Punk’s mic was cut, and the camera cut to black. The audience was left in the dark, too, wondering if what they had seen was part of the entertainment. For all of the uncertainty about the line between fiction and reality, one thing was sure: it made for compelling, buzzworthy television.

And generate buzz it did.

The promo not only received considerable mainstream attention, but it reinvigorated a tired audience and called out to fans who had stepped away from the product. Suddenly, WWE seemed to be a product brimming with interesting possibility. And in a universe of scripted words and thinly-drawn, synthetic characters, Punk stood out in that moment as its singular authentic entity.

Two weeks after the pipe bomb promo, Punk sat down with a microphone once again — this time in the center of the ring — and asked the world: “Do I have everybody’s attention now?” The answer, undoubtedly, was yes. Punk had set himself apart from the pack, and he knew it.

“The wheel’s gonna keep turning.”

The promise of that promo was ultimately never realized; the failings of the WWE version of the “Summer of Punk” are well-documented, those missteps the result of what could be reasonably described as a potent cocktail of selfishness, apprehension, and stupidity.

Given the promo, the five-star match between Cena and Punk at Money in the Bank, and the immediate aftermath of that match, the potential existed for Punk vs. WWE to become one of the all-time great feuds. That it did not is not only an incredible disappointment, but it was likely also a significant contribution to the mounting frustrations that ultimately led to Punk’s exit from the company and wrestling in January 2014.

Punk’s WWE career ended in such a way that people cannot help but ponder the various what-ifs and what-could-have-beens, one of which being whether he would be on the precipice of debuting in the Octagon today if he had been given a WrestleMania main event or more time off to recuperate from injuries or made more of the focal point of the product in the immediate aftermath of that infamous promo.
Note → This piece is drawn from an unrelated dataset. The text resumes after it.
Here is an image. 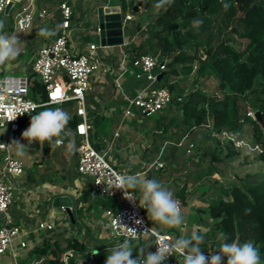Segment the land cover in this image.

Punk told Ariel Helwani on Wednesday that his MMA dream began well before he left WWE, so it is not impossible that he would have taken a similar path even had things gone in direction he found to be more agreeable.

There may have even been the scant possibility that Punk would have made the leap several years earlier had he not resigned after his contract expired in 2011. Certainly, he seems more focused on living in the present and less so in the past, which can only work to his advantage on Saturday and moving forward beyond it.

One thing is certain: his debut in the UFC would not be the focal point of a pay-per-view had CM Punk not cut that promo in Las Vegas a little more than five years ago. Five minutes and a microphone was all it took for the man to make himself a featured attraction, and win or lose, Saturday could prove to be the true fulfillment of that pipe bomb’s promise.